In November, a 19-year-old New York man logged on to his father's computer around 11 a.m., impatient for breakfast to be served. What he didn't know at the time was that his next move – updating his status on Facebook to "Where's my pancakes?" – would serve as his alibi and eventually clear him as a robbery suspect. After a district attorney subpoenaed Facebook to verify that the words were typed from the man's father's computer, the New York Times reports, all charges were dropped.
With the explosion of social networking worldwide – Facebook recently reached a milestone 350 million users – sites like Twitter and YouTube offer a wealth of information for police and lawyers to sift through as they alternately pursue criminals or work to defend those accused of crimes.
Denny Powers, Criminal Justice program director at South University's Columbia campus in South Carolina, says police often find known and wanted criminals on various social networking sites, including gang members who are recruiting new members and communicating with existing ones.
Sometimes, it's easy for law enforcement professionals to find the proof they need via social networking sites, thanks to criminals leaving an electronic trail.
"The individuals are so brazen to have photos displaying illegal activity, use and possession of drugs, weapons, and other contraband," says Powers, who has nearly 30 years experience in the criminal justice field.
Social media is all about transparency.
Social networking has enormous potential for law enforcement, agrees Michael Vallez, a social media strategist at USIS, a firm contracted by the U.S. Department of Defense to complete background checks and investigations. Vallez, who writes the blog Social Media Five O, previously served on the Tampa police force for eight years.
In a recent blog post, Vallez cites the example of the Boston Ten Point Coalition, a neighborhood group that has begun following gang members on Facebook to track their movements and even get them to share information.

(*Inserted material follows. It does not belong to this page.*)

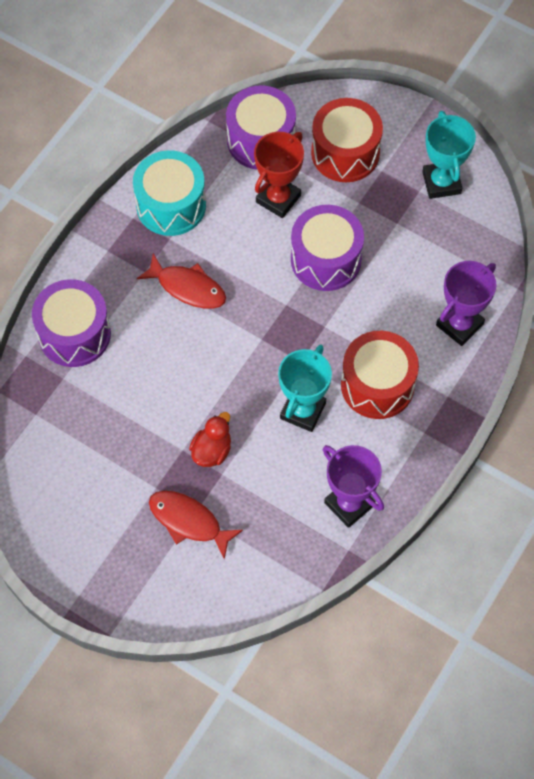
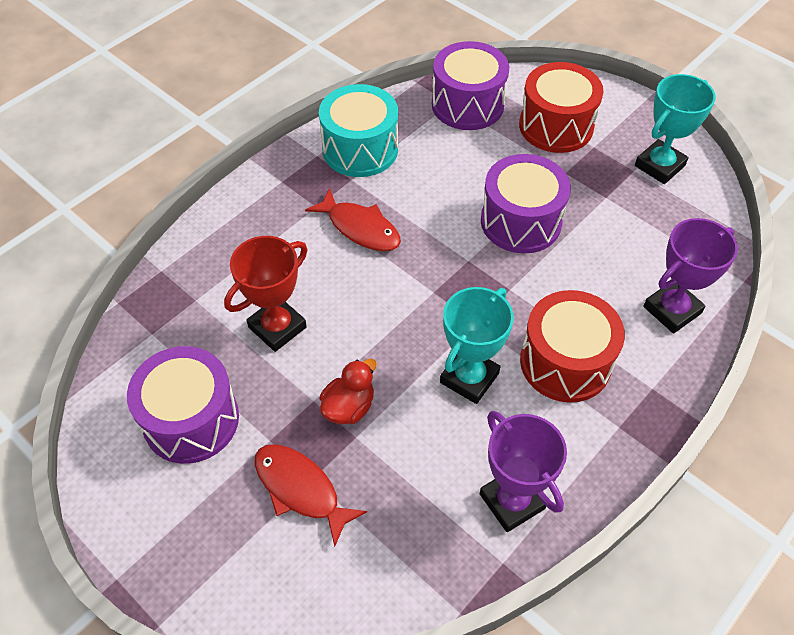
camera: 10 degrees right, 10 degrees down
(74, 334) = (222, 256): purple drum -> purple drum (191, 420)
(278, 199) = (477, 158): red trophy -> red trophy (277, 327)
(441, 182) = (659, 166): turquoise trophy -> turquoise trophy turned 45 degrees clockwise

Using social networking sites isn't the "end-all, be-all" to protecting citizens, Vallez says, but it's still valuable. He encourages police to take the next step and use social media to prevent crime from happening in the first place. The possibilities are endless he says, such as using Twitter to keep locals abreast of current missing person reports or suspicious activity as it's happening. Police could use Facebook fan pages to post videos of criminals in the act, or to remind users of common crime prevention tips.
"Social media is all about transparency," Vallez says. "I think you're going to see an internet crime squad in every police department. It's not going to be just one guy, it's going to be 10 [or] 20 guys in big cities."
But the places that could benefit the most from sites like Twitter – small towns and cities – are the locations that appear to be the furthest behind.
"I've asked myself, 'Why isn't law enforcement getting it?' or, 'Do they get it and they're just not using it?' " Vallez asks. "I think they're just seeing the beginning of this change that has been happening for over a year."
While the legal community and larger task forces may have tapped into the wealth of knowledge and versatility behind social media outlets, Powers acknowledges that many police forces are lagging behind.
"Some have caught on and are using the technology to their benefit, but many law enforcement agency heads and personnel in the agencies are not computer literate, don't use email, and do not have websites for their departments," Powers says.
Some agencies, though, are ahead of the pack and flourishing. Powers points out that not only has South Carolina's attorney general been successful using social networking to aid its task force on child predators, the office has also taken on giants like Craigslist for the now infamously defunct "erotic services" section of its site.
In December 2009, the attorney general's task force announced it had made its 184th arrest, according to a recent news release. In that case, a man was arrested after police said he solicited sex on the internet from an individual he believed to be a minor girl. In reality, the arrested man was communicating with an undercover investigator.
"Searching out child sexual predators has become common place in many law enforcement agencies," Powers says.